Given data:
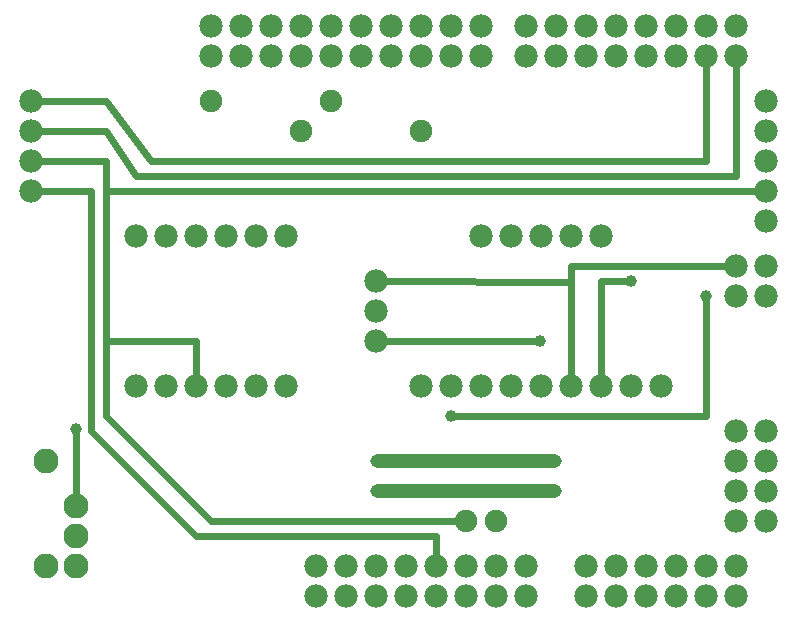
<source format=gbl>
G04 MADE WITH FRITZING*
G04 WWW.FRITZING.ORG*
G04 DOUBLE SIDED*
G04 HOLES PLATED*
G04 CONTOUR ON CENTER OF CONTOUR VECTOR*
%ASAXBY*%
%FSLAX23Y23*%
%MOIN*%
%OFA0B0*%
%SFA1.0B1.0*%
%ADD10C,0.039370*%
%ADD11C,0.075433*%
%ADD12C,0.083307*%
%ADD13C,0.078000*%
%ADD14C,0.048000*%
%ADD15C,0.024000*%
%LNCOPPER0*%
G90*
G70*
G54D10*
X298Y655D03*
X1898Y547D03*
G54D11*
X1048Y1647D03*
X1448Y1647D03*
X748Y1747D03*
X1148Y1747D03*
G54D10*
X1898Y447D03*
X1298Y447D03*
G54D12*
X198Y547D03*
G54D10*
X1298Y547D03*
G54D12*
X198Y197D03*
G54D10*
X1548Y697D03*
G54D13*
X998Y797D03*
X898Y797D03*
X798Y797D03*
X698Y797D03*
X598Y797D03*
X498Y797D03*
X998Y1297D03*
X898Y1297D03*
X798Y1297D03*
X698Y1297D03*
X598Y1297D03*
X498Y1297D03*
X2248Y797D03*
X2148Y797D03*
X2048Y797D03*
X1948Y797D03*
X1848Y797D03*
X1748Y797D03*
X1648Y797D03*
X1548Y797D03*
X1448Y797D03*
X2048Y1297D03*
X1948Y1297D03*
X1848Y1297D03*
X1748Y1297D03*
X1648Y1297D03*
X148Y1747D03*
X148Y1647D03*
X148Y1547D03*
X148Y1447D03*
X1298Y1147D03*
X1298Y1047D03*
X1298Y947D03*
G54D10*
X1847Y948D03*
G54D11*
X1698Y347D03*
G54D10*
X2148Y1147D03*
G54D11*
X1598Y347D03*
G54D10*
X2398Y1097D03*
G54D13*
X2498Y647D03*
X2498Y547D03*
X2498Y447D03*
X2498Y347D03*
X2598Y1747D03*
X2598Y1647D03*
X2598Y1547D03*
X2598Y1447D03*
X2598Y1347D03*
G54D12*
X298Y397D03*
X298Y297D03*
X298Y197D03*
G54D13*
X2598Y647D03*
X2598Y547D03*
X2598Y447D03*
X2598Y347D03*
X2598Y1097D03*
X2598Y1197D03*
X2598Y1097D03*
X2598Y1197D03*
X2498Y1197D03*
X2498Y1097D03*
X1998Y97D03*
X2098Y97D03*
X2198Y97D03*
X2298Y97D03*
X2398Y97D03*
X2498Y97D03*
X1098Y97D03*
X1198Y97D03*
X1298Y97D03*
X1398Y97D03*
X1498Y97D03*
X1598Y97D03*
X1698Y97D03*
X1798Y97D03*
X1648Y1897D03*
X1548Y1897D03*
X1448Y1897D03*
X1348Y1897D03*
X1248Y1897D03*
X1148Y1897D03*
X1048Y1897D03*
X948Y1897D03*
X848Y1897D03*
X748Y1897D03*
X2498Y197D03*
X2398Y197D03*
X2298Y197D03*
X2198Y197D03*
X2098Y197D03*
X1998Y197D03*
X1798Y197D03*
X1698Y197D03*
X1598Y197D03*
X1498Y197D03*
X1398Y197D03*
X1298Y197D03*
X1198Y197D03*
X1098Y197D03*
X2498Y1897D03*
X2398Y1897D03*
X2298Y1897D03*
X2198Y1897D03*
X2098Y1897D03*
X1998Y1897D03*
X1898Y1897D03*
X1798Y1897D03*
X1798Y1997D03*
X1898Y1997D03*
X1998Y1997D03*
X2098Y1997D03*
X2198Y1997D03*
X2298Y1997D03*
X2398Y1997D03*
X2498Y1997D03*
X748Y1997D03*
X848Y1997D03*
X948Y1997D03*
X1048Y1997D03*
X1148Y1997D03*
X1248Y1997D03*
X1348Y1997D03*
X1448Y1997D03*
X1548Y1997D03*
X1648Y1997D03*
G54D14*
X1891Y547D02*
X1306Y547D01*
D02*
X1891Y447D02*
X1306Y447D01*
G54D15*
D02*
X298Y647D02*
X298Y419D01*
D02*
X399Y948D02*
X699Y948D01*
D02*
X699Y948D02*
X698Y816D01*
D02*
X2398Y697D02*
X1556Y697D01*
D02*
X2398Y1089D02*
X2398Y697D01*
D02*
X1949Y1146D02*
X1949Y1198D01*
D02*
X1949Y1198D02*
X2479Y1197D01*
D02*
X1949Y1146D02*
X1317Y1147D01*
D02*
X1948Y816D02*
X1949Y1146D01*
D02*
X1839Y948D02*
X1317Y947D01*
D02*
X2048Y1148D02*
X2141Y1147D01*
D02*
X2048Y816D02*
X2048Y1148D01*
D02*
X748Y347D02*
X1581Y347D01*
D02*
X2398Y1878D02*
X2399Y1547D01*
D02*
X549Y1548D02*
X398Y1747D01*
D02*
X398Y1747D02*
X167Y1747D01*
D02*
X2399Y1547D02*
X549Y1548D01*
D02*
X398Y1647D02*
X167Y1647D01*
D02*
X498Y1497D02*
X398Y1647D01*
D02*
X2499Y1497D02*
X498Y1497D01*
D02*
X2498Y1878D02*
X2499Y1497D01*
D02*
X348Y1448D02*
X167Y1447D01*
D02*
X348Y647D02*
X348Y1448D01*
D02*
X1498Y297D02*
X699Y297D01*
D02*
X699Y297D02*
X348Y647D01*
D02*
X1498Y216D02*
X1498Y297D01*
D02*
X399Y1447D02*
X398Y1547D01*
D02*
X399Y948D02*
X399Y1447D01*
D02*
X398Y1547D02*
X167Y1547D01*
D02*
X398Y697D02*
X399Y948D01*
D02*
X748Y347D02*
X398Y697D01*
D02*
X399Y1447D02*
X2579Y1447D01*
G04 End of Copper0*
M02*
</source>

...

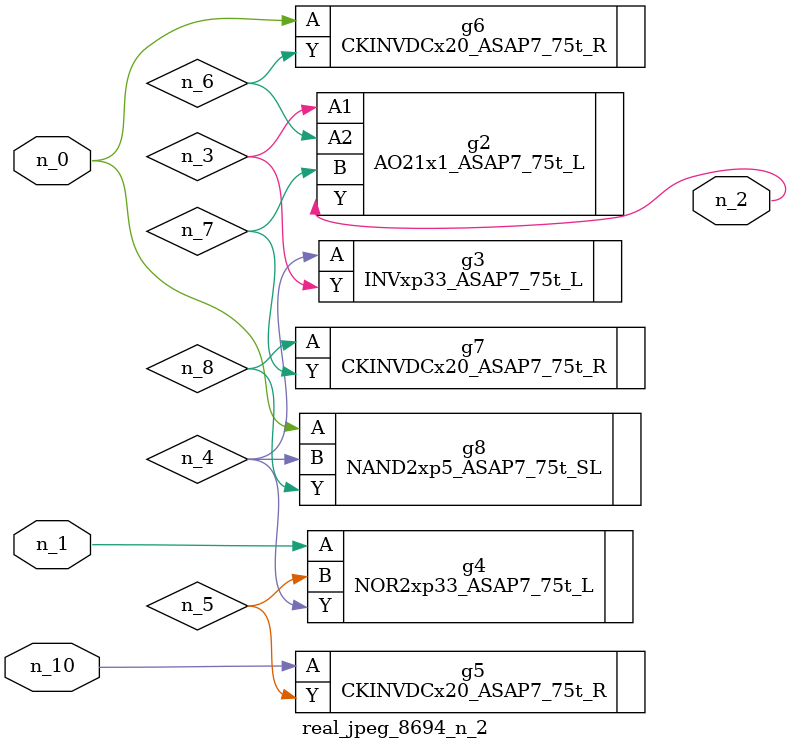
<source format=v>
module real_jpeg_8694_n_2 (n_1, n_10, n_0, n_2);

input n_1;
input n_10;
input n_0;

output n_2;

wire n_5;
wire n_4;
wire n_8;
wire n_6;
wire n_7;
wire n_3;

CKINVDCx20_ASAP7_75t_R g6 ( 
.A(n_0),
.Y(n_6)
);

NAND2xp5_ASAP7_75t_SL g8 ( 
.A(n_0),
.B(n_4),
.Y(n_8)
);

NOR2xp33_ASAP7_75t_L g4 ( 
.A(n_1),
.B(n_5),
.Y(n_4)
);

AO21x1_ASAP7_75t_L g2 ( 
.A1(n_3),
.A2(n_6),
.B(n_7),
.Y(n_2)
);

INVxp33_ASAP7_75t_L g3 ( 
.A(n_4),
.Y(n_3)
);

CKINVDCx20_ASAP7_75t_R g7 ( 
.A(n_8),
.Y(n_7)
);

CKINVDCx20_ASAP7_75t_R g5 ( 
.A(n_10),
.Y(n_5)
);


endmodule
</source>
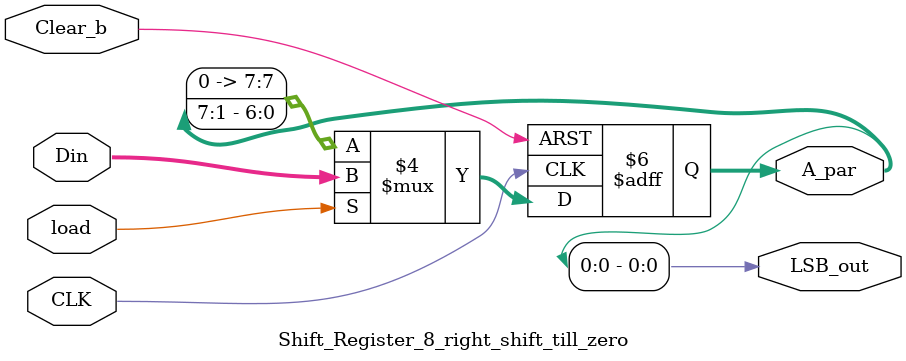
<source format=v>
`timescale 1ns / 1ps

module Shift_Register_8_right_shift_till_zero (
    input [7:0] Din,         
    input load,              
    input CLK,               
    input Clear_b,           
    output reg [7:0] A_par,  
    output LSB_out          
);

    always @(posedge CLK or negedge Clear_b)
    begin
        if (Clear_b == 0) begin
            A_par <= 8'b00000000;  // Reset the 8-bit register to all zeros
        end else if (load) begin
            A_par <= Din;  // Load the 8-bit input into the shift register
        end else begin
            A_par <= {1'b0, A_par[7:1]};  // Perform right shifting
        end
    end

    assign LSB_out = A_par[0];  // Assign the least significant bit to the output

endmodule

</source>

Aim of the exercise:
The answer is a number alone: how many lines of the data contain the string "wire"?

Result of the task:
6